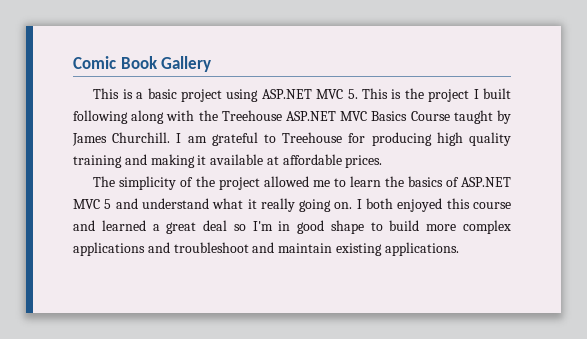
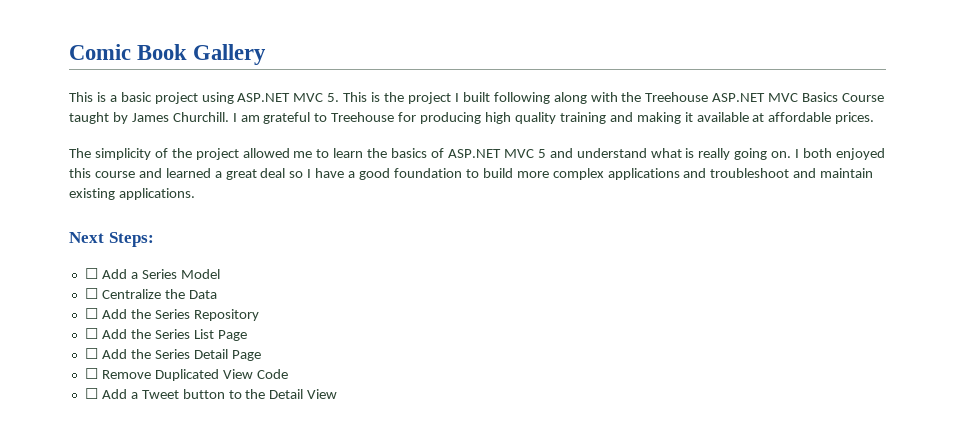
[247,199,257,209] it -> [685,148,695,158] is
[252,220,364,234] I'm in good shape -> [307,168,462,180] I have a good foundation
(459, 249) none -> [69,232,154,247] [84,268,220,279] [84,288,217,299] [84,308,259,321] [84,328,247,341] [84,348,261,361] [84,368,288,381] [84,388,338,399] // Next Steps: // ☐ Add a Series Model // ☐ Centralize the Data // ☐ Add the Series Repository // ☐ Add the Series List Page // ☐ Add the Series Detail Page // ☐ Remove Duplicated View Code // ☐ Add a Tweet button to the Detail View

....................

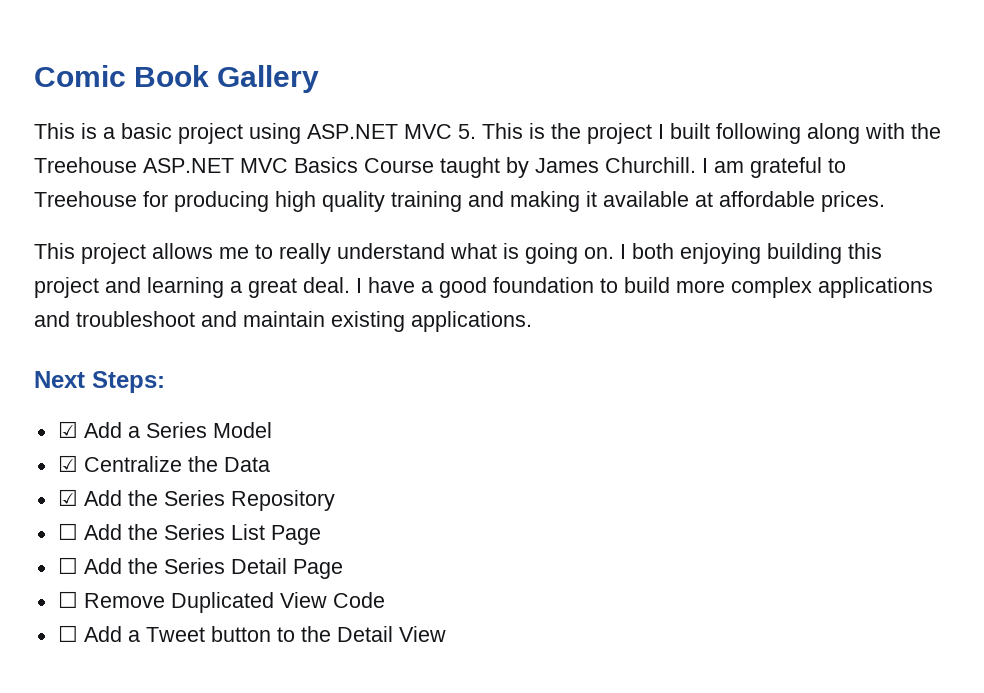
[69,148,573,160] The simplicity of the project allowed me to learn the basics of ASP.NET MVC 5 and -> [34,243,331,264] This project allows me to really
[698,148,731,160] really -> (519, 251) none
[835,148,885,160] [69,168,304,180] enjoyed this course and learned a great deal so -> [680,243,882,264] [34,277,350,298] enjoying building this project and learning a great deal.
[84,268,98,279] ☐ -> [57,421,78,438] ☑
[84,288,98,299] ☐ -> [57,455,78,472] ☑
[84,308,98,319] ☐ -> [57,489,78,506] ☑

....................

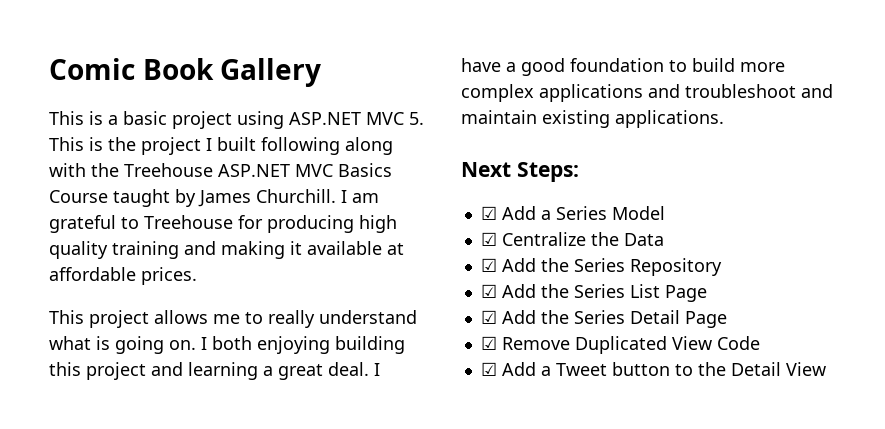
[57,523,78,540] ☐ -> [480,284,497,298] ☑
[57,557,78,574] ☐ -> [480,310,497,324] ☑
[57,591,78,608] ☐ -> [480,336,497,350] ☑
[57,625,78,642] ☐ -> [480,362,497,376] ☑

....................

Exercise instructions
If a line in the listing holds the word "really", list that line.

Task solution
[69,148,573,160] The simplicity of the project allowed me to learn the basics of ASP.NET MVC 5 and -> [34,243,331,264] This project allows me to really
[698,148,731,160] really -> (519, 251) none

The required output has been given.